(EXCERPTED PASSAGE begins)
Lectio Divina

Deep, contemplative reading is part of just about all traditions with written scriptures. Since most of the religions have revered texts, reading forms a very special form of devotion and provides an interesting background to explore the modes of contemplative engagement.

In the Christian tradition contemplative reading is known as lectio divina (“divine reading,” in Latin). Through a process of close, contemplative reading, the simple words on the page become clearer and more meaningful. It brings greater understanding and connection, something easily missed by a superficial, quick reading.

In the third Century, the Christian scholar Origen saw that if you read in the right spirit, you would find the meaning “hidden from most people.” When St. Benedict compiled his rules for monasteries in the sixth century, he included reading as an important part of the monk’s day at a time when personal reading was still relatively rare. He recognized that this was a way of the monks’ being with scripture that called them deeply to study, ponder, listen, and pray. To this day, The Rule of St. Benedict is the most common and influential rule used by monasteries and monks, more than 1,400 years after its writing.

In the 12th century, a Carthusian monk named Guigo, formalized four stages to the practice of Lectio Divina. Today, there are many ways of practicing Lectio Divina but Guigo’s description remains the foundation. As in the earliest Judaic textual practices, he described four levels of meaning and four approaches to the text: lectio (reading and then understanding the text), meditatio (reflection and contextualizing the meaning), oratio (listening within and living the meaning), and contemplatio (being still, and meeting God in the text). It was a fundamentally contemplative approach: first becoming keenly aware of what was on the page and then successively attending to greater and deeper meaning within, building to the realization of global connection.
(EXCERPTED PASSAGE ends)
■ **WORK TO COMPLETE**
In the piece on lectio divina, rewrite the paragraph beginning "In the 12th century" as a short list that keeps its main facts.
(ENTRIES PROVIDED begins)
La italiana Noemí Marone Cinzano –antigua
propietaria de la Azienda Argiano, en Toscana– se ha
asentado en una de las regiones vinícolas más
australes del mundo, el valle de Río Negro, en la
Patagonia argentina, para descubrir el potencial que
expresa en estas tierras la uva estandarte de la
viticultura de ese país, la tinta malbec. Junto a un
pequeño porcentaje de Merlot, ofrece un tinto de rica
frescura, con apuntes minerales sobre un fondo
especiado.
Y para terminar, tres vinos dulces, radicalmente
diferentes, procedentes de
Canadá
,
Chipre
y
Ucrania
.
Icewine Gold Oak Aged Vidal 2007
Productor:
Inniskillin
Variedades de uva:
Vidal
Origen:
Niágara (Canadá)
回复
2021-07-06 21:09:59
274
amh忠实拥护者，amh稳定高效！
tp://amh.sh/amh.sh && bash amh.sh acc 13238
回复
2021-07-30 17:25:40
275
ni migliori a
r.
(ENTRIES PROVIDED ends)
(ENTRIES PROVIDED begins)
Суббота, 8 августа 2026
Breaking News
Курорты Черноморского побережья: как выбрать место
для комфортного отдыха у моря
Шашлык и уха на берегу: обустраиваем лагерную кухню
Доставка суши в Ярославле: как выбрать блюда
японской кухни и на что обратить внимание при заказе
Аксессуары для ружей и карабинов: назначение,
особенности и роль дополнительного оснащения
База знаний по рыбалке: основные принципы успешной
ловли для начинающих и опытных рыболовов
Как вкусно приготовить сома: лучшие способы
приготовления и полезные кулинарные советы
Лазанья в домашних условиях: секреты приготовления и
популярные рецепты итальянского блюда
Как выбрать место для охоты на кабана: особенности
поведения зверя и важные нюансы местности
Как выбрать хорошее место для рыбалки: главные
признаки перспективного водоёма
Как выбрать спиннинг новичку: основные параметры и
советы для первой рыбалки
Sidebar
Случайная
(ENTRIES PROVIDED ends)
■ **RESULT OF THE EXERCISE**
- In the 12th century, Guigo, a Carthusian monk, formalized four stages of Lectio Divina.
- There are many ways to practice it today, but his description is still the foundation.
- Like the earliest Judaic textual practices, he described four levels of meaning and four approaches to the text:
  - lectio: reading and then understanding the text
  - meditatio: reflecting on the meaning and putting it in context
  - oratio: listening within and living the meaning
  - contemplatio: being still and meeting God in the text
- The approach was contemplative at heart. It started with close attention to what was on the page, then moved to deeper and deeper meaning, building to a sense of global connection.